Hick Planet magazine
tryna find the grownups table on a hick planet
an unperiodical:
on arts, endeavors, musings, sites, sights, & other senses
Thursday, 2019 November 28th
issue 1

Collective Action and the Sunk Cost Fallacy

a supplement to

Profiting or Profiteering
Rerenaissance, Rereformation, and an Open Note to Greta

by  the editorial board

In economics and business decision-making, a sunk cost is a cost that has already been incurred and cannot be recovered.   Sunk costs are contrasted with prospective costs, which are future costs that may be avoided if action is taken.

We live in a world where there are huge sunk costs in terms of infrastructure and real estate.   The prospective costs we face due to climate change are so much greater that it boggles the mind.   Think about how much it will cost to protect New York City from a 25-foot rise in sea level.   If you look at the aftermath of Hurricane Sandy, you begin to get an idea of the enormity of the prospective costs involved for just one city.

Most people react with denial when presented with such possibilities.   What probability of something like a 25-foot rise of sea level happening would be needed to get people to act?   Even if it were certain to happen, it will only happen in “the future”.   Humans are not good at dealing with the future apparently.

What should be done in the case of a city like New York.   Should it be abandoned?   Should infrastructure be built assuming higher sea levels?   Who will make such decisions?   Not only are humans ill-suited for dealing with the future, but they are also not very good at collective action.

More fundamental than the financing options, which are important, are the questions about what needs to be done to ensure our future.   Is our government ready, willing, and able to cope with the existential problems we face?   Are we as a people ready to face the consequences of our lifestyle and economic choices of the last 75 years?

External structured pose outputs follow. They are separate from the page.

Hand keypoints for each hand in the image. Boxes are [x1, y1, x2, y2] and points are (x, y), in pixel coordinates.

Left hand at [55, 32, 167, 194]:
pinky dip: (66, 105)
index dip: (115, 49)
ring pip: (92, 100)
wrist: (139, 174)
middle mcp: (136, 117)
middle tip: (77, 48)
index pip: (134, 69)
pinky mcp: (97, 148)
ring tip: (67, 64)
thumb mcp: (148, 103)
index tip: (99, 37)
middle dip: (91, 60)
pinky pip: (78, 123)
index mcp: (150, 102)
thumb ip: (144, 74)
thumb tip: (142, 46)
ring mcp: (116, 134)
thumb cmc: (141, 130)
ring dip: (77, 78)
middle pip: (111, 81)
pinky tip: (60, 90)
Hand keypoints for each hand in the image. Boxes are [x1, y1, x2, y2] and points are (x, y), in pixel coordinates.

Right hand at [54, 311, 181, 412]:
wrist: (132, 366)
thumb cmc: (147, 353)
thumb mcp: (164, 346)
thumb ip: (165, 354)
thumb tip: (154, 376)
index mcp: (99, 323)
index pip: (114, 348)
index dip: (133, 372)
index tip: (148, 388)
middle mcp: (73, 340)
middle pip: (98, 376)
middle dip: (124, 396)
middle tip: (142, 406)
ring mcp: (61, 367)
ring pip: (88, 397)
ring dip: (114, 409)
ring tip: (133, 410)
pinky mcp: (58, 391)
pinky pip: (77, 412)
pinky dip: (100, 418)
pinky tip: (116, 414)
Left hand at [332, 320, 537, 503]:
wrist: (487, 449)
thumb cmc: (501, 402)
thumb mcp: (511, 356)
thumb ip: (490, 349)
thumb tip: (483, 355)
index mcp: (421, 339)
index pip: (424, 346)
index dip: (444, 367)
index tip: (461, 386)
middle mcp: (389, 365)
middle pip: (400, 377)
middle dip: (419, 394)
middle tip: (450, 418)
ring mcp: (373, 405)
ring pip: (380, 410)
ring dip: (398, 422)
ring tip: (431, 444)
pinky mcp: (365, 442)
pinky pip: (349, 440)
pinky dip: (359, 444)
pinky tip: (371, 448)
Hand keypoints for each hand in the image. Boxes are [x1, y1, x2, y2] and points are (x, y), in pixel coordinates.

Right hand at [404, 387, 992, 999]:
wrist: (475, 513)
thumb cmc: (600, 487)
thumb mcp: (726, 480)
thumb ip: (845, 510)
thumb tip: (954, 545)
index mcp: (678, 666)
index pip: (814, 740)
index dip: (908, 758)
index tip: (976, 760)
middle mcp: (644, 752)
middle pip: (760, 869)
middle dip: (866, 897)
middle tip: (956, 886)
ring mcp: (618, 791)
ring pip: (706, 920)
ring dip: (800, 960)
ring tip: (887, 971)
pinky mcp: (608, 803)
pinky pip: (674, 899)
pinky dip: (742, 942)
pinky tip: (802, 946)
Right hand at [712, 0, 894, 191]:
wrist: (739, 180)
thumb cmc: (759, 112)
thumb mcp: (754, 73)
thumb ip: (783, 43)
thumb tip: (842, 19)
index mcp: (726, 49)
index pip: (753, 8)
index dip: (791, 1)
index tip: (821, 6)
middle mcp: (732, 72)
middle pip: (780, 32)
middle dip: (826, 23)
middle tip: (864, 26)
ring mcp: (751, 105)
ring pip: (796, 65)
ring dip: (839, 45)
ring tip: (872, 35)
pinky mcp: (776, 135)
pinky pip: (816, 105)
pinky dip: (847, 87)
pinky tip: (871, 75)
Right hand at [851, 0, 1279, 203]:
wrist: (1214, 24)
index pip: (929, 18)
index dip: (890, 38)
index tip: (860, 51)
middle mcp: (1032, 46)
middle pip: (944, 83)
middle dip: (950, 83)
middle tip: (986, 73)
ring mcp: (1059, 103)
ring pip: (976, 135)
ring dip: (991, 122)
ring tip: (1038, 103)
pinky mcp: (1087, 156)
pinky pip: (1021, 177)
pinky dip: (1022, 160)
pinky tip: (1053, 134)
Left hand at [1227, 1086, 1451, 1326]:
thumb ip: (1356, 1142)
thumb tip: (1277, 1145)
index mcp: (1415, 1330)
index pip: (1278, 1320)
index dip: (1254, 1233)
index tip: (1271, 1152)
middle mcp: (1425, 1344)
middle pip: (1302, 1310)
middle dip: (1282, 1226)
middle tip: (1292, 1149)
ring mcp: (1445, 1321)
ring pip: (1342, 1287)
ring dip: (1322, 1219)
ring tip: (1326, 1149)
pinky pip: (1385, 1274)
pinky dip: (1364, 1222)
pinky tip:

Once the will to face the consequences is mustered, we will collectively need to take responsibility and make the necessary changes to our economy and society.   If we are not collectively discussing the issues at this point, never mind a practical course forward, what can we as individuals do to aid in solving the problems we face?

We owe a debt to the future, as we’ve already created extreme challenges for them.   Will we be able to change course in time to avoid “hitting the wall”?   It is incumbent upon us to try to make this a better world for those that follow us.

Thus the climate crisis presents one of the most significant and difficult challenges to humanity, as it is a problem of a probable future that is uncertain and requires massive collective action to address.   We must not fall victim to the sunk cost fallacy of letting unrecoverable costs influence our decision-making about future spending and economic investment.   We need to look at the world in a fresh, new way and assume some bad-case scenarios (not even worst-case ones) in order for people to start discussing our future in a rational and, dare we say, a hopeful way.